冒頭、EDに提示されているように「おとぎ話」が本作のイメージにぴったりくると思います。ただ、無邪気に「いろんなものを信じていた」時代は終わり、「夢は未来の妄想に、やがてはただの思い出に」という道を通った後の、おとなのための「おとぎ話」。

ここで言う「おとぎ話」の意味は、単なるファンタジーではありません。まず統一的で強固な価値体系が存在すること。そして、やや楽観的なくらいの未来への希望があること。世界を肯定する思想、と言ってもよいかも知れません。

物語世界に存在している「神龍の加護」は、強烈な価値体系であり、世界を肯定的に支える超越論です。作中の「現在」を支えるのはそのような「加護」ですが、「加護」を失っても存続している国がほとんど、というのがミソですね。

ルリタニアは「加護」を得た恵まれた国のようでありながら、実は「加護」に縛られた時代遅れな国でもあります。「加護」を失えば「約束された幸福は二度と訪れないだろう」と考え「加護」に固執するルリタニアの国情は、既に「加護」を失いながら生活している国からすれば、滑稽に見えるかもしれません。「加護」は、これまでを支えてきた。そのことは揺るぎない事実。でも、これからを支えるものである保証は無いわけです。

この手の物語(神は死んだ!みたいな話をする)の典型として、神など必要なかったというオチに持って行く展開は多いのですが、「おとぎ話」が核になっているせいか本作は少し違う経路をたどります。「加護」はかつて間違いなく効果があったものであり、現在が成り立っているのは「加護」のお陰なわけです。そりゃそうでしょう。神を殺しても、神がいたことまでは否定できないんですから。

「加護」という「古いおとぎ話」は、人を安定させ、守ってくれる。でも、それは作中示されていたように、いつの間にか未来までも規定してしまいます。それは安定した未来をもたらすかもしれないけど、自由は失われていってしまう。

「加護」は必要かもしれないし、必要でないかもしれない。そう宣言することで、人は安定を失う変わりに現在から生み出される未来を手に入れました。それは、本当の意味で(というと本当って何だよって言われそうですが)「可能性」を手に入れたということです。自分という存在は、こう在るかもしれないし、別の在り方をするかもしれない。その可能性の中の一つにいるからこそ、一度きりの自分の生が価値を持つのだ、という考え方は割とポピュラーでしょう。その意味で、本作は人間の価値を取り戻す物語を構成を取っています。

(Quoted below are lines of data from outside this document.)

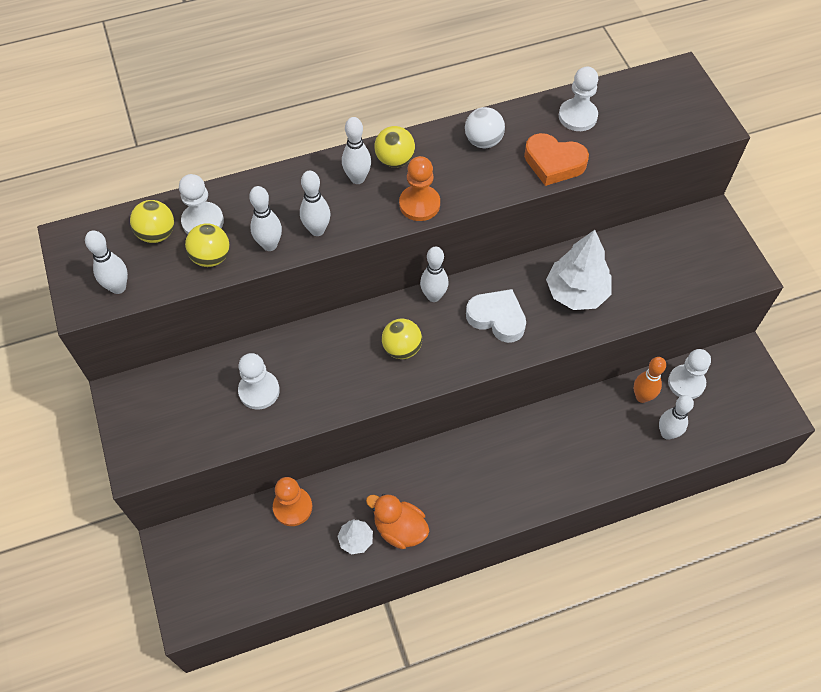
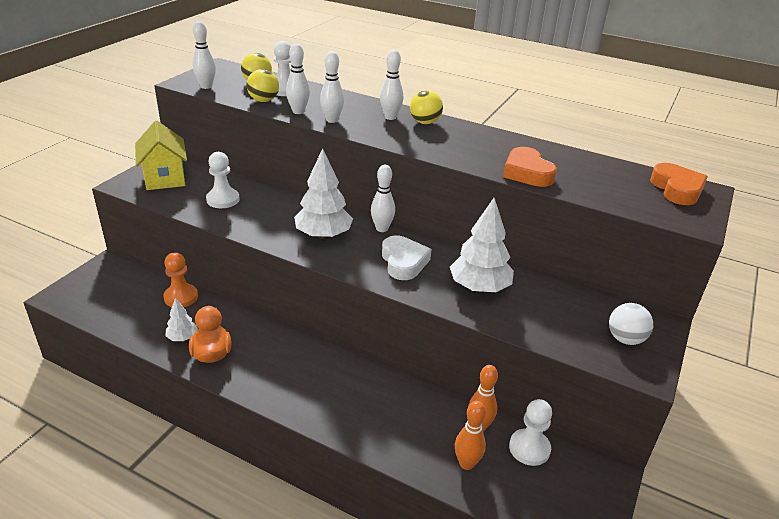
camera: 45 degrees right, 25 degrees down
yellow ball [382,319,422,359] -> white tree [294,148,353,239]
orange pawn [399,156,440,221] -> none
white ball [465,107,505,148] -> white ball moved to [609,303,653,345]
white pawn [559,67,598,131] -> none
white bowling pin [659,395,694,440] -> orange bowling pin [455,401,486,470]
none -> yellow house [135,121,187,190]
none -> orange heart [650,163,708,205]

ただ、それはもちろん良いことばかりではありません。誰かが理不尽に命を失ったり、大戦争が起こったりする可能性もある。それは作中でも「赤い空」として示唆されていました。でも、本作は「人(主人公たち)は素晴らしいから大丈夫!」と言うわけです。そこに新しい価値体系・超越論が生まれている。それこそが「新しいおとぎ話」です。

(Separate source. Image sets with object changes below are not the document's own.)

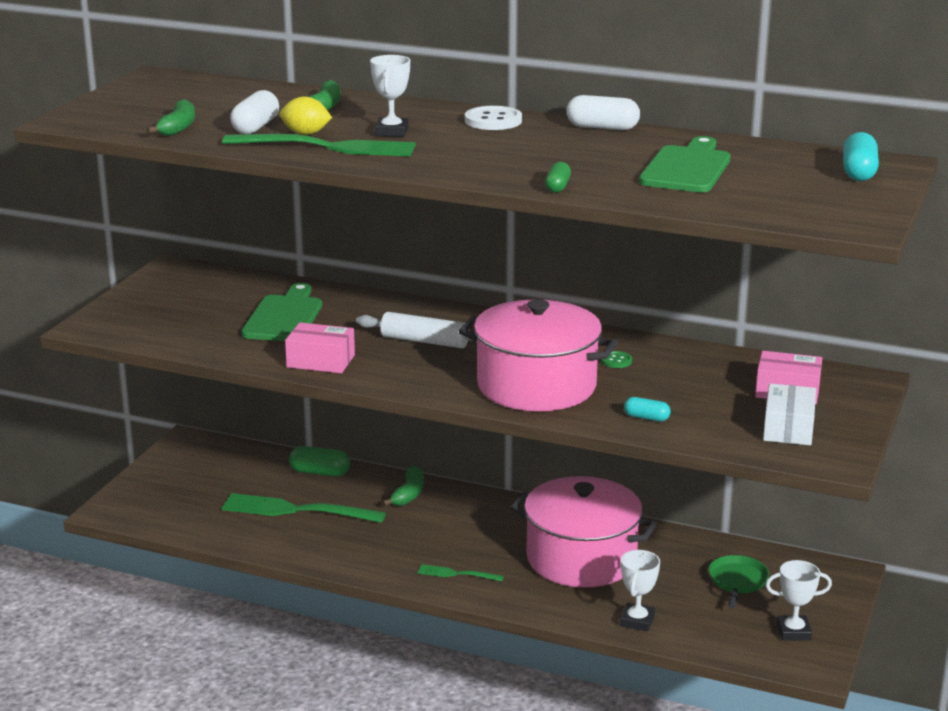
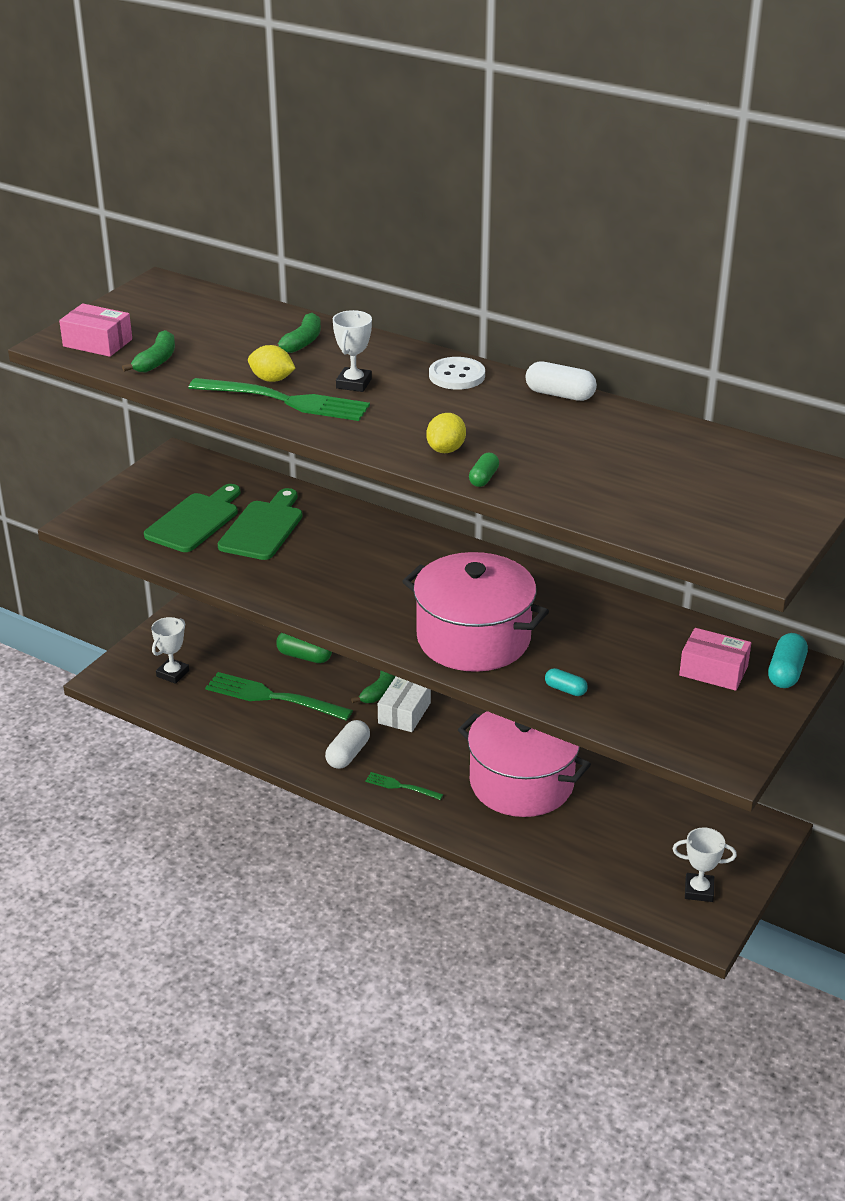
camera: 10 degrees right, 10 degrees up
white capsule [230,90,279,134] -> white capsule moved to [325,720,370,769]
pink box [285,322,355,373] -> pink box moved to [59,303,132,357]
white rolling pin [356,312,477,348] -> none
green button [601,351,632,368] -> none
white trophy [620,550,660,631] -> white trophy moved to [151,617,189,684]
green cutting board [639,136,731,192] -> green cutting board moved to [144,484,240,552]
green pan [709,555,769,608] -> none
white box [763,384,816,445] -> white box moved to [378,677,431,732]
turquoise capsule [843,132,879,181] -> turquoise capsule moved to [768,633,808,688]
none -> yellow lemon [426,413,466,453]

「加護」(歴史)への信頼を、「人」に載せ替えただけなんだけど、私はそれで良いと思います。だって、それこそ「おとぎ話」なんだから。個人的にはもう少し現実見てる話のほうが好きだし、わかりやすすぎて退屈、という意味じゃ確かに微妙な内容かもしれません。とはいえ、世界観と、新しい理想を担うに足ると思えるキャラクタたちが綺麗にまとまっている。未来と価値を取り戻せ!なんてのは割とありがちなお題目ですが、そういうのをこれだけシッカリと表現できていると思えた作品は意外に少ないんじゃないかな。

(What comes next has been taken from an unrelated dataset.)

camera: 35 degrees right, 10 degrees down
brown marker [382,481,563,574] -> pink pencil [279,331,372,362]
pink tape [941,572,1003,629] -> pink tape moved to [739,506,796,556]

ニヒリスティックな思想がかっこいいとも別に思わないし、こういう一度否定を経た上で再構築された「おとぎ話」はノーテンキな盲信と違い、「自分で選択したおとぎ話」であるぶん、私には魅力的に感じました。

って、ここまでキャラクタの名前がひとりもでてない(笑)。偏ったというか変な感想になってしまった。でも、しょうがないんです。一番好きなのクロエさんだったから…(泣)。ちなみに次点がマキナさんで、三位にヒロインのマリー嬢。でもこれ、メインキャラに魅力がない証拠じゃなく、世界観がしっかりしてる(だからキャラクタが魅力的)証拠だと思うんですよね。

ともあれそんなこんなで堪能できた作品でした。これでメーカーさん休止というのはとても残念ですが、告知文などを見ると将来的な復活もあるのかと期待させるものもあるので、希望を持ちながら楽しみにしています。